# 06.19.2009 Best night in my young gigging career.



## bbb (Jun 18, 2008)

Hit the water with Billy around 8:20, ran to the first spot and waited for the sun to go down. When the lights came on my mind went to racing. Water was not looking good. Maybe 1 foot visibility. After looking for 20 minutes, I made the call to find some clearer water. Ran a couple miles to a spot I had picked out on google earth. Water was ripping in, and it was a little clearer. We put a couple fish in the boat real quick and then another near the end of the drift. After working this spot we drifted by a oyster bar and found 2 sitting on the bar. Decided to work the same stretch again and this time it produced 6 more. 

Ran around the corner to another spot like this one and only picked up 1.







Tide was beginning to reach high and we had 12 or so fish in the box. Decided to check out the spot that had already produced 11 of our fish and darn if we didn't find 3 more in the deep murky water. 

Decided to head east and see if we could find any clearer or shallower water as these spots were being covered up by the tide. Ran into Omegafoo at the lighthouse and he said the water wasn't much clearer that way. Content with 15 fish in the boat, I let Billy make the call and he said, "Don't know til we try it". Headed to the first spot and nothing, but the water was much clearer than where we had been. We had visibility to 4 feet. 2nd spot we hit produced 3 flounder. 3rd spot we hit provided us with a couple big sheephead that I believe are boat records, 4 pounds 4 ounces and 4 pounds 5 ounces. Billy stuck the 8' gig into one of them and there was only about 3' of handle out of the water. Gigged that fish in 5 foot of water. This little spot had a creek that was plumb full of spot-tailed mullet(redfish), but no flounder. 

Last spot of the night was the best. We finished out limit out with another record for the boat. Billy almost let him get by us but looked into the shallows and stated "There's one......and he's a big one too". Sure enough, he had some shoulders on him.








He went 4 pounds 12 ounces, another boat record. 

Left several fish laying the sand for next time and finishedwith my first 2 man limit. Headed to the hill at 3:30am with 2 limits of flounder, 4 sheephead and 6 mullet, 3 of which volunteered for the ride home after jumping into the boat.


----------



## seacapt (Oct 1, 2007)

Good report.
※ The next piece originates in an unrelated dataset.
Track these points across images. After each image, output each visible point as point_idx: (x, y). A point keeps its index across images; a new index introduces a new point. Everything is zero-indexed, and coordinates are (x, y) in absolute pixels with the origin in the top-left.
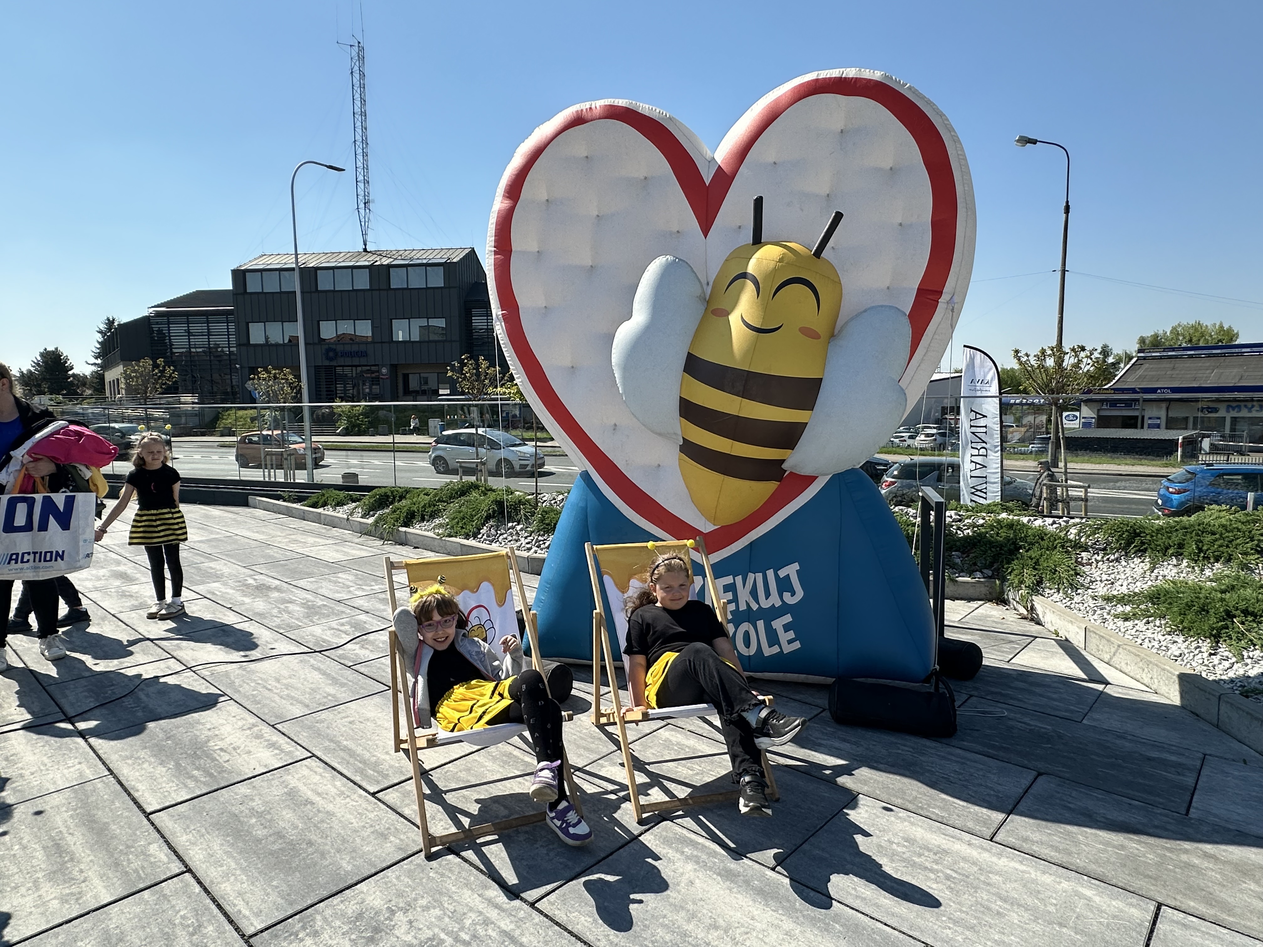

Sounds like a great night, you searched a few new spots and found some fish. Can't see the pics at work, I'll have to wait till I get home. Thanks for posting.


----------



## saltfisher1 (Oct 8, 2007)

Nice catch!!!


----------



## countryjwh (Nov 20, 2007)

awesome, just awesome. hopefully my stretch of water is clearing up to go get some.


----------



## Midnight Rider (Sep 30, 2007)

Great report.


----------



## 2112 (May 4, 2008)

Great report and may you have many more like this!


----------